Bed-In participant Timothy Leary’s catch phrase of “turn on, tune in, drop out” came to embody the spirit of ‘60s music and art counterculture. This spirit of simplicity and of being present in the moment was echoed in the 1969 lyrics, which moved to banish thinking in “ -isms” in ways that today can read as anti-political, or at the very least seem to dispense with detailed political analysis, and certainly to dismiss government institutions. Whether this paring down is a stroke of profundity or naïve idealism is debatable. One can vacillate between utopian visions and the brink of despair, as Arsenault does, and rages about.
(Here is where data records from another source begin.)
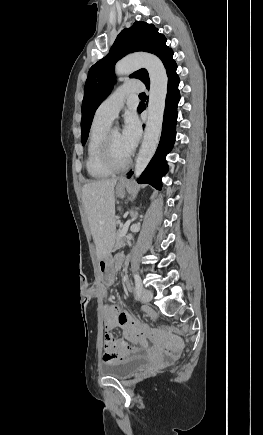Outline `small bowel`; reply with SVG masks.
I'll list each match as a JSON object with an SVG mask.
<instances>
[{
    "instance_id": "1",
    "label": "small bowel",
    "mask_w": 263,
    "mask_h": 435,
    "mask_svg": "<svg viewBox=\"0 0 263 435\" xmlns=\"http://www.w3.org/2000/svg\"><path fill=\"white\" fill-rule=\"evenodd\" d=\"M124 261L123 255L114 257L112 261L114 273L122 267ZM104 328L106 332L121 328L128 341H137L132 345L125 339L114 337L112 350L103 351V361L106 363L121 361L134 355H144V353L147 356L161 354V359L176 361L177 350L184 348L182 341H174L176 339L174 332H157L115 303H109L105 307ZM145 338L150 342L143 341Z\"/></svg>"
}]
</instances>
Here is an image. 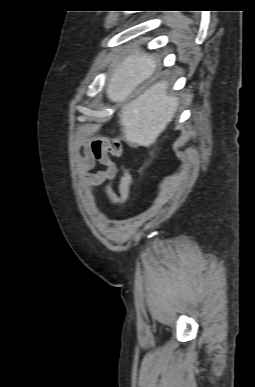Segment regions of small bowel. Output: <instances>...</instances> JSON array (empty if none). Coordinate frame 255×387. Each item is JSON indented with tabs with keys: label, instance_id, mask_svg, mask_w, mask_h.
Returning a JSON list of instances; mask_svg holds the SVG:
<instances>
[{
	"label": "small bowel",
	"instance_id": "obj_1",
	"mask_svg": "<svg viewBox=\"0 0 255 387\" xmlns=\"http://www.w3.org/2000/svg\"><path fill=\"white\" fill-rule=\"evenodd\" d=\"M78 145L81 151L79 160V171L84 177L86 186L93 190L96 186L113 180L118 167L112 157H120L124 151L123 144L107 138L89 139L84 133L78 135ZM98 164L103 169L96 170ZM133 182V175L129 169L122 170V176L118 185V192L111 186L105 187V194L111 203L125 205L130 198V186Z\"/></svg>",
	"mask_w": 255,
	"mask_h": 387
}]
</instances>
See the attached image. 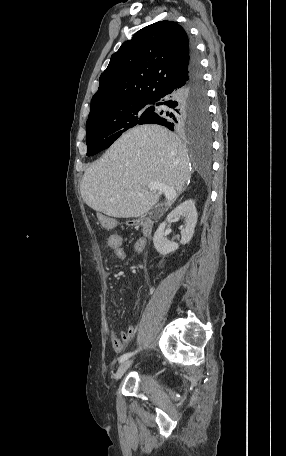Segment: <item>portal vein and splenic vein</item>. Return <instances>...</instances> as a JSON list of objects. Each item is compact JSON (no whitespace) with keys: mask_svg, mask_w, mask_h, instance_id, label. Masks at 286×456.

But though the emotional tone and political specificity of the reimagined lyrics are a significant departure from the light-hearted mockery and banter of the original, the slightly reworked chorus maintains the simple plea that begins with “all we are saying.” DONZELLE and friends staged a call-and-response interactive refrain that asked for everybody to just plain give each other a chance. Like the call of Ono’s solo work, this call can’t be answered without audience participation. Styled with swear words that added emphasis and urgency while proclaiming a contemporary countercultural identity through the comparatively new, politically rich genre of hip-hop, the newly imagined lyrics and the show as a whole promote a vision of world peace that revolves around central notes of empathy and solidarity, with victims of racism, xenophobia, and discrimination. It’s a shared struggle, says Arsenault; we all play a part.

Shirin Radjavi
Fondation Phi pour l’art contemporain

Photos: Shirin Radjavi and Marc-Olivier Bécotte

Note: In a correspondence with the author after the article’s completion, Roxanne Arsenault revealed that the initial lineup for the peace anthem remake included Black trans rappers Lucas Charlie Rose and Backxwash, both of whom unfortunately had to cancel before the performance.
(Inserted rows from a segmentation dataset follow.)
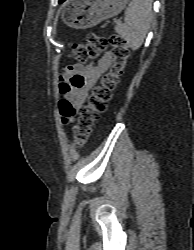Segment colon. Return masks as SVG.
<instances>
[{
	"label": "colon",
	"mask_w": 194,
	"mask_h": 250,
	"mask_svg": "<svg viewBox=\"0 0 194 250\" xmlns=\"http://www.w3.org/2000/svg\"><path fill=\"white\" fill-rule=\"evenodd\" d=\"M109 45L112 46V65L102 76L99 84L91 91L86 105L79 109V117L73 128V146L82 147L92 133L94 123L107 109L120 76L129 56V45L120 36L106 37L96 32L87 34L84 42L71 45V56L81 63L95 59ZM68 114L74 113L73 108L66 109Z\"/></svg>",
	"instance_id": "5ec220e1"
}]
</instances>
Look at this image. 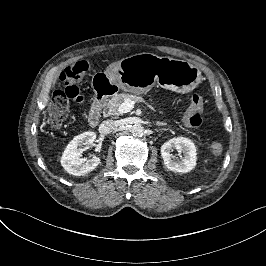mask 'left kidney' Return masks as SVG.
Instances as JSON below:
<instances>
[{"mask_svg": "<svg viewBox=\"0 0 266 266\" xmlns=\"http://www.w3.org/2000/svg\"><path fill=\"white\" fill-rule=\"evenodd\" d=\"M177 151V156H172L171 151ZM161 155L166 167L180 174L187 173L195 167L196 147L187 138H173L161 146Z\"/></svg>", "mask_w": 266, "mask_h": 266, "instance_id": "left-kidney-1", "label": "left kidney"}]
</instances>
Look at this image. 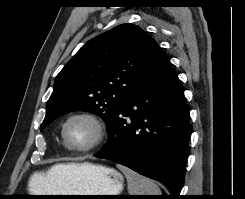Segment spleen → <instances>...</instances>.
I'll list each match as a JSON object with an SVG mask.
<instances>
[{"instance_id":"1","label":"spleen","mask_w":245,"mask_h":199,"mask_svg":"<svg viewBox=\"0 0 245 199\" xmlns=\"http://www.w3.org/2000/svg\"><path fill=\"white\" fill-rule=\"evenodd\" d=\"M117 168L127 179L129 195H161L160 188L153 180L141 176L125 166L117 165Z\"/></svg>"}]
</instances>
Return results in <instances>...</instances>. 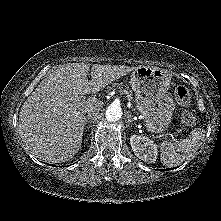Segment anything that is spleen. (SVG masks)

[1] Norman, Philip (2008). John Lennon: The Life. Doubleday Canada. p. 608.
[2] Songwriting credit for “Imagine” was similarly revised in 2017, when the co-credit went from McCartney to Ono. Lennon said shortly before his death in 1980 that when he wrote “Imagine,” he was “a bit more selfish, a bit more macho,” and that he “sort of omitted to mention her contribution. But it was right out of Grapefruit, her book.” Shea, Christopher D. (October 10, 2018). "Yoko Ono: ‘Imagine’.” The Guardian. Retrieved July 11, 2019. https://www.theguardian.com/culture/2018/oct/10/yoko-ono-john-lennon-imagine-warzone.
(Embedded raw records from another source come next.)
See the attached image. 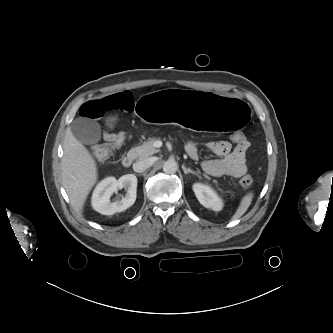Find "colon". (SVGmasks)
<instances>
[{
  "label": "colon",
  "instance_id": "5ec220e1",
  "mask_svg": "<svg viewBox=\"0 0 333 333\" xmlns=\"http://www.w3.org/2000/svg\"><path fill=\"white\" fill-rule=\"evenodd\" d=\"M230 138L236 144H241L247 141L245 135L240 131L232 132ZM106 139L108 141L107 144L98 145L93 147L92 149L93 156L99 161H104L108 159L111 156L112 152L124 143L125 134L124 133L107 134ZM240 182L243 187L249 188L253 184V177L249 174L244 175L241 178Z\"/></svg>",
  "mask_w": 333,
  "mask_h": 333
}]
</instances>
Internet sources deem it probable that Lillian Piché Shirt, a Cree woman living in Alberta, contributed to the couple’s songwriting process for “Imagine” when they saw coverage of her protest in the Montreal Gazette during their stay at the Queen Elizabeth Hotel. McMaster, Geoff. (December 7, 2018). “Was John Lennon’s ‘Imagine’ inspired by an Alberta Cree grandmother?.” Folio. Retrieved July 11, 2019. https://www.folio.ca/was-john-lennons-imagine-inspired-by-an-alberta-cree-grandmother/.
[3] See, for example, DONZELLE’s website, with its suggestively cut peach, framed by gold bling and an immaculate long-taloned manicure—a feminine iconography tied to club culture, hip-hop, and porn.
[4] I have chosen the language of women, feminine sexuality, and feminized genitalia rather than the binary “female,” in order to create space for trans and non-binary bodies in a discussion framed by second and third wave feminisms that don’t always do so.